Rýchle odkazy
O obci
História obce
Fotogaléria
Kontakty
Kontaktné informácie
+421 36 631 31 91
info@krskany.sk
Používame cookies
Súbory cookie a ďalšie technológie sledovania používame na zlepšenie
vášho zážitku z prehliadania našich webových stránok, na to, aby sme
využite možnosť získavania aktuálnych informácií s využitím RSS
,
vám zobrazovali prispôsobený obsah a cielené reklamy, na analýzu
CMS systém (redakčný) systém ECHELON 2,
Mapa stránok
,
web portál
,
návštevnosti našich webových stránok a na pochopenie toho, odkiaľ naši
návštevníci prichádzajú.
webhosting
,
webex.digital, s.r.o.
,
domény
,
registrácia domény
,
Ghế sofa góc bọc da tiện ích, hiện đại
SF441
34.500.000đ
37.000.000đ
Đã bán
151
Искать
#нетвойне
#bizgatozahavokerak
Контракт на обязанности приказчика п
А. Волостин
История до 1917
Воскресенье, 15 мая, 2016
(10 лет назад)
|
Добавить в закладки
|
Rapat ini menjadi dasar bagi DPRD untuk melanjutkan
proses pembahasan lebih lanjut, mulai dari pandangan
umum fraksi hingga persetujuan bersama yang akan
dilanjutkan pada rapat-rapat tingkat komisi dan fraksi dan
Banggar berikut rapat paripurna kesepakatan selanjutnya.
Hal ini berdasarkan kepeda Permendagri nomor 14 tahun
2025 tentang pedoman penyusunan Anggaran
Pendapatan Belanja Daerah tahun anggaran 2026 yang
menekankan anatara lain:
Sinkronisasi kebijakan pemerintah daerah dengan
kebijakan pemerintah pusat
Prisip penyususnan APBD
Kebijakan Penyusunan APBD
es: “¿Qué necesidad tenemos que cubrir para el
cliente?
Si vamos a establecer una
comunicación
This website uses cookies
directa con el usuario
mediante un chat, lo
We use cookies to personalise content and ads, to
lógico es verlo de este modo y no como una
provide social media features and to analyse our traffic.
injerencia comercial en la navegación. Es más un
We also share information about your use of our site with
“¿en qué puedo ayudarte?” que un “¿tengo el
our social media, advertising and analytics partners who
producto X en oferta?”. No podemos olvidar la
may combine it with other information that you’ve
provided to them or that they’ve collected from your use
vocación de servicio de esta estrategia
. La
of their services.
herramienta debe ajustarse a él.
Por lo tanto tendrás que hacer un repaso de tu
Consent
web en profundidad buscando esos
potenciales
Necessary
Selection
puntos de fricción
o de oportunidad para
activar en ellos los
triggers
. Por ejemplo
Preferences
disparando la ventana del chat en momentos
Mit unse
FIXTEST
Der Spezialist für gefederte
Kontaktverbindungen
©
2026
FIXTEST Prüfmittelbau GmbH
◆ ◆ ◆ ◆
* **INSTRUCTIONS FOR THE TASK**: The answer is to be a bare number, showing how many lines of the records contain "that".

* **TASK ANSWER**: 2